Maximal crown retention to compromised preparations stresses the ability of an adhesive cement to bond to a metal restorative material, and surface treatment of metal type selected may play an important role.

Purpose:Evaluate the tensile strength of an adhesive resin cement to base and noble metal alloys having different surface treatments.

Methods:Cylindrical rods (9.5-mm diameter, 10.0-mm long) of a base (Rexillium NBF) and noble metal (IPS d.SIGN 53) alloy were fabricated. Rod ends were flattened perpendicular to the rod axis, and were subjected to a degassing cycle to form an oxide layer. Control groups were not additionally treated, the others received sandblasting (50µm alumina) or a metal primer application (Alloy Primer, J Morita USA). Sections were joined using an adhesive resin cement (RelyX ARC, 3M/ESPE) (n=10-12/group). After water storage (24h, 37°C) and thermocycling (500x, 5°-55°C) rods were debonded in tension in a universal testing machine and recorded in MPa. A Rank-based pair-wise comparison was used for each pair of treatments for each of the two metal types (each comparison performed at a significance level of 0.0083, overall error rate for comparisons 0.05). The two metals were compared separately for each of the three treatments using an adjusted significance level of 0.017 for each comparison, maintaining an overall error rate of 0.05.

Results:A significant interaction occurred between metal type and surface treatment (p = 0.019).
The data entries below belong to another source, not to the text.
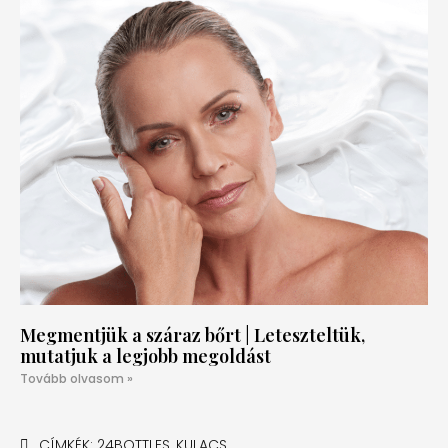
Megmentjük a száraz bőrt | Leteszteltük,
mutatjuk a legjobb megoldást
Tovább olvasom »
CÍMKÉK:
24BOTTLES
,
KULACS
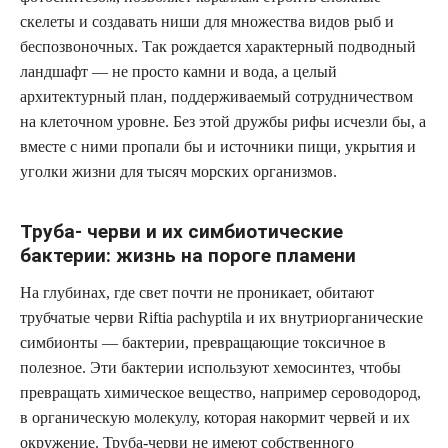
скелеты и создавать ниши для множества видов рыб и
беспозвоночных. Так рождается характерный подводный
ландшафт — не просто камни и вода, а целый
архитектурный план, поддерживаемый сотрудничеством
на клеточном уровне. Без этой дружбы рифы исчезли бы, а
вместе с ними пропали бы и источники пищи, укрытия и
уголки жизни для тысяч морских организмов.
Труба- черви и их симбиотические
бактерии: жизнь на пороге пламени
На глубинах, где свет почти не проникает, обитают
трубчатые черви Riftia pachyptila и их внутриорганические
симбионты — бактерии, превращающие токсичное в
полезное. Эти бактерии используют хемосинтез, чтобы
превращать химическое вещество, например сероводород,
в органическую молекулу, которая накормит червей и их
окружение. Труба-черви не имеют собственного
No significant difference in strength was noted between oxide or sandblasting treatment for either metal type. Respectively: Noble (3.2±2.0, 2.8±1.5) Base (1.6±1.4, 3.6±3.4). However primer treatment significantly enhanced strength compared to oxide or sandblasting treatment for both metals. Noble/primer (9.4±7.2) Base (12.2±5.1) (each comparison p < 0.001).

Conclusions:Metal-primer pre-treatment of either type alloy significantly improved tensile strength compared to oxide only or sandblasting.